Saturday, June 1, 2013

Miracle In The Desert: The Story Of Andrew And Thelma

Miracle In The Desert:  The Andrew and Thelma Story
   
We lived in Colorado Spring for 7 months...while Billy was finishing up his 2 years in the army....then came back home and lived in town for 7 years...then we decided to build in the country...and Billy found us this beautiful rolling hills 'field' that we call Round Knob Canyon...with no road or anything else that connected to civilization and we broke ground in the spring of 1974. 



One of our first visitors to our field  :-) was an old man on a tractor...wielding some fence building equipment...and his name was Andrew Reineking.  Billy was here working on this particular day....early on...before we had hardly done anything...and he was putting up fence to surround our property....and here came good old Mr Andrew with an outstretched hand and hours to spare...and he was ready and wanting to help....from that day on...Billy and Andrew were thick as mud....
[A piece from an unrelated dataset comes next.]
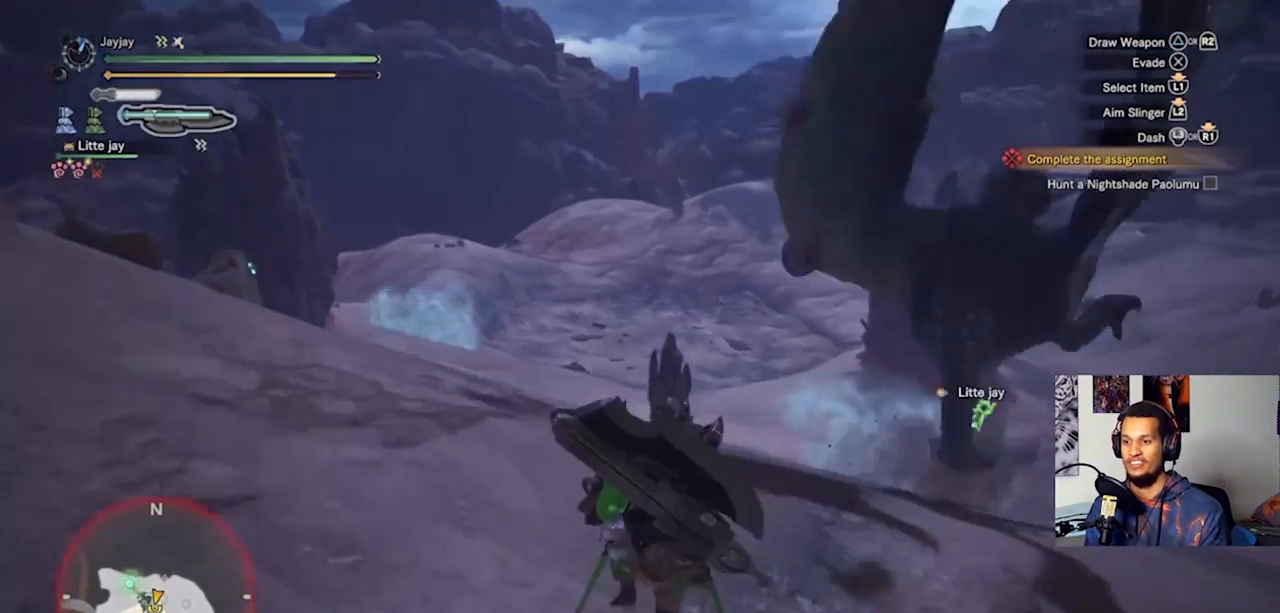
{"buttons": [], "left_stick": "up", "right_stick": "center", "events": [[300, "right_stick", "center"]]}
The kids always loved going over to visit the Reinekings...because they were so different from most folks...even way back then.  They did absolutely everything the old fashioned way and from scratch.....they believed in spending lots of time just setting talking....alone/together and with visitors....and they had NO TV....
Family had given them one or two over the years and along the way....but it was Andrews theory that TV takes away from family time and relationships....so he would never allow one to stay.

I can remember going over to their home to visit...and their hardwood floors and their very old fashioned furnishings and way of life..and Thelma's kitchen...oh my goodness...I loved that old kitchen....it was so relaxing just to drop in for a minute....it was like dropping into another world...even for just a bit...and the kids adored Andrew and Thelma.
When we'd pull up...whether we were going to visit inside...or set under the big old tree in the front yard.....Thelma would get out the checker board and a few other old fashioned games..which always fascinated our kids to no end...and then she'd head to the kitchen for a big old glass pitcher and enough 'glass glasses' for us all to have plenty of fresh brewed ice tea....

They were the classic 'old timey couple'....and you just couldn't help but love every thing about them....Andrew was a very tall and slender man and was always in overalls and often a big hat...and Thelma always had on a long print dress...with a big old apron.  She was a very tiny woman...very plain...but pretty as a picture and she always had her hair in a little bun.  :-)  Her voice was so quiet and meek...they just both....talked and acted so different.  They were strong christians...and belonged to the Church Of God in Metropolis......and their faith just couldn't be measured.

One day...we were setting out under the big old tree in the front yard and Andrew was talking about faith and the power of prayer....and he said, "I'm gonna tell you a story...you are not going to believe...but I can promise you...this happened."  He said, "We were on our way to California (I think it was California)...with the kids...and we were going across the desert and the old car broke down."  He said, "We were miles and miles from no where and there was no traffic at all...so I got out...checked over several things on the car and found the radiator to be out of water.  Of course we had no water with us...and there was no place to get any...so I stood there and thought about what I was going to do...and I got Thelma and the kids out of the car...we made a circle beside the car and I said, "Now family...the radiator on this old car is dry...and no telling how long it's gonna be before someone may come along and help us...so we're going to pray as sincerely as we know how and ask God to help us with this situation."  He said they all prayed for a little bit....he put his family back in the car and turned the car on....and it started up......they were able to get to the next town with no problem.  He said...now I know that you know...that's just not possible....but I can promise you...that it happened just that way.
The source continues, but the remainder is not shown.